### Assignment
From the data below, return all lines holding the string "Guide".
*** Provided data ***
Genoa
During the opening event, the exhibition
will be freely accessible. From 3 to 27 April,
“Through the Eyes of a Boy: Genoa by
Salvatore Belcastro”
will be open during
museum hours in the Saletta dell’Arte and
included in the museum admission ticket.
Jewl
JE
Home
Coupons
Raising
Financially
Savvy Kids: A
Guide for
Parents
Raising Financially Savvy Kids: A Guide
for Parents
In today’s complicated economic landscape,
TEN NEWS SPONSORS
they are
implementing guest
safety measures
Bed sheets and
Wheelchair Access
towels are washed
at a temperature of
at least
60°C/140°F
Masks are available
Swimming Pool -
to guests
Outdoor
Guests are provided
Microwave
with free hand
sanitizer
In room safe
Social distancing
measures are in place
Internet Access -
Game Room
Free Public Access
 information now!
***
*** Provided data ***
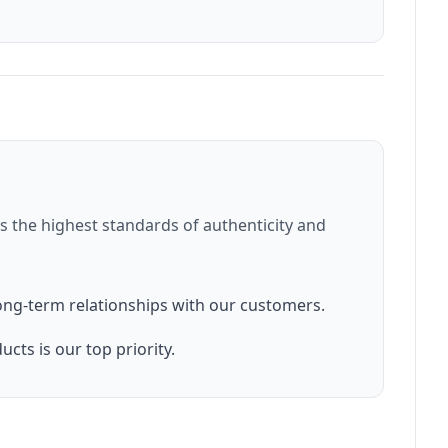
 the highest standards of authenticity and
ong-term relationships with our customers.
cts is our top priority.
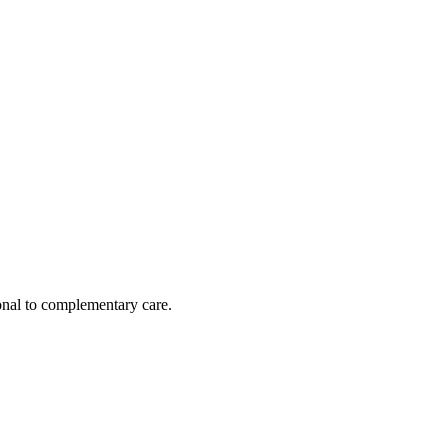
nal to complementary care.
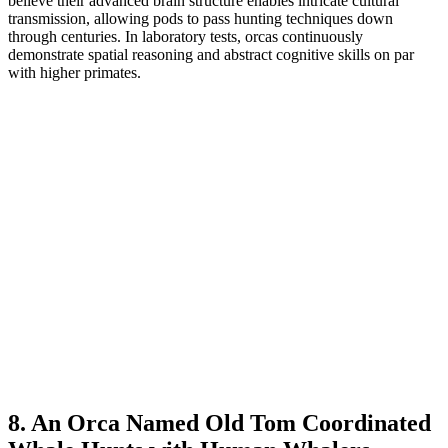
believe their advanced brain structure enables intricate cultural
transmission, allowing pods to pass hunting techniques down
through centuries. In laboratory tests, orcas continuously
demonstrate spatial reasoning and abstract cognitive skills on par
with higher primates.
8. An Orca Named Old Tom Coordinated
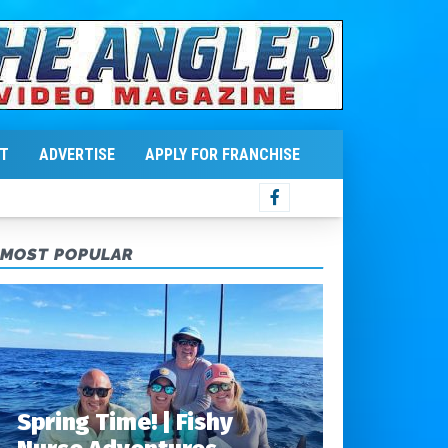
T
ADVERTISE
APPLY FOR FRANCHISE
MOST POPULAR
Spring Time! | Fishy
***
### Exercise solution
Guide for
Raising Financially Savvy Kids: A Guide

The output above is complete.